Combine functional enrichment results
- Run the java script “combinesubnetworkpathways.jar” to create SNP targeted pathway lists and gene list for identified SNP targeted pathways. Replace $DISEASE_NAME with the disease name that you specified in Step 3, $NUMBER_OF_SUBNETWORKS with the number of subnetworks, as created in Step 34.
java –jar combinesubnetworkpathways.jar $DISEASE_NAME $NUMBER_OF_SUBNETWORKS
At the end of this step pathway based lists and gene list are created as explained in the “Anticipated Results” section and “PANOGA’s Application to Human Complex Diseases” subsection of Introduction section.
Visualize SNP targeted genes in a KEGG pathway map
- Create a directory under PANOGA_protocol/out/ to store gene attribute files for each pathway, via typing the following command:
cd out/KeggPathwayMapGeneAttributeFiles
mkdir $DISEASE_NAME
cd ../..
Replace $DISEASE_NAME above with the disease name that you specified in Step 3.
- Run the java script “createattributesforpathwaymap.jar” to create a gene attributes file for each identified pathway, which will be used in the next step to customize KEGG pathway maps. Each pathway specific file contain identified gene symbols and color specifications depending on the number of SNP targeted genes per base pair.
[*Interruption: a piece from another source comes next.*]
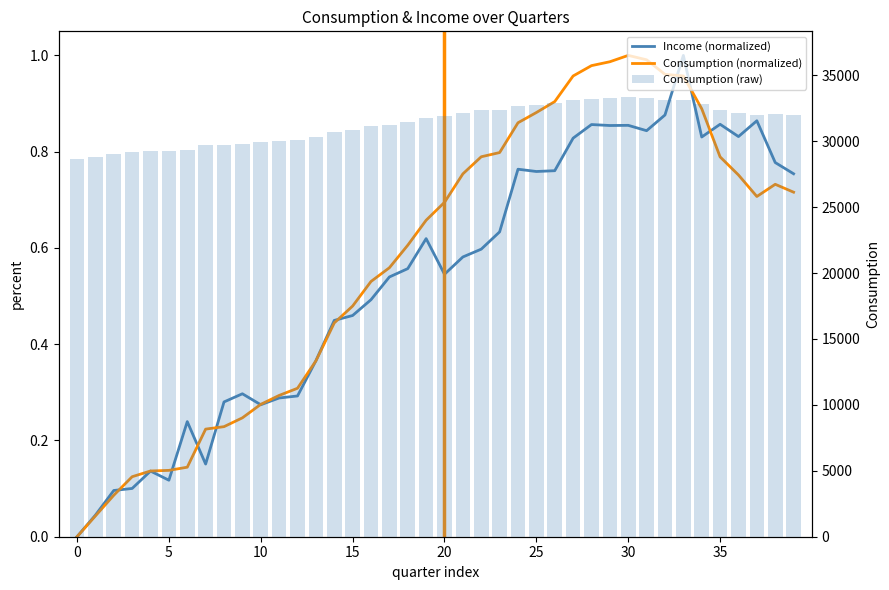

At which category is the sum across all series the highest?

30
Replace $DISEASE_NAME with the disease name that you specified in Step 3.
java –jar createattributesforpathwaymap.jar $DISEASE_NAME
At the end of this step, gene attribute file for each of the identified sub-networks are saved under PANOGA_protocol/out/KeggPathwayMapGeneAttributeFiles/$DISEASE_NAME
Color SNP targeted genes for the pathway of interest using the KEGG Mapper – Color Pathway tool available at: http://www.genome.jp/kegg/tool/map_pathway3.html.
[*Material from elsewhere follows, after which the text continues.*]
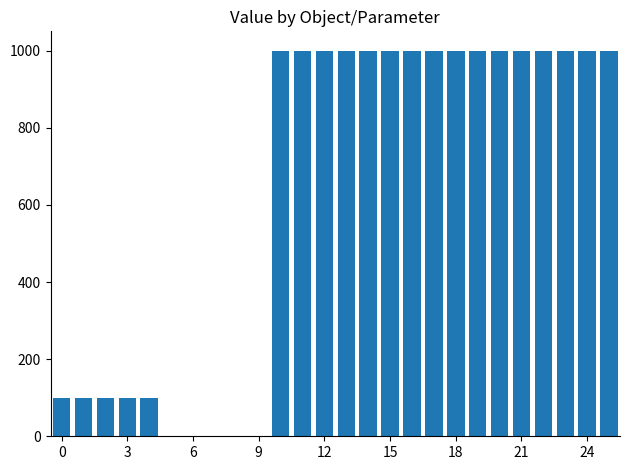

What is the greatest value displayed?

1000.0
Type “hsa” followed by the KEGG Term ID for the pathway of interest to the “Select KEGG pathway map:” field. KEGG Term IDs of the pathways can be obtained from the first column of the $DISEASE_NAME_pathways_subnetwork_genes.csv file under PANOGA_procedure/out/$DISEASE_NAME/.
Browse gene attribute file created in Step 39 for the pathway of interest.
Hit “Execute” button. KEGG Mapper – Color Pathway tool 61 generates a customized pathway map, where the SNP targeted genes are colored based on the number of SNPs per base pair.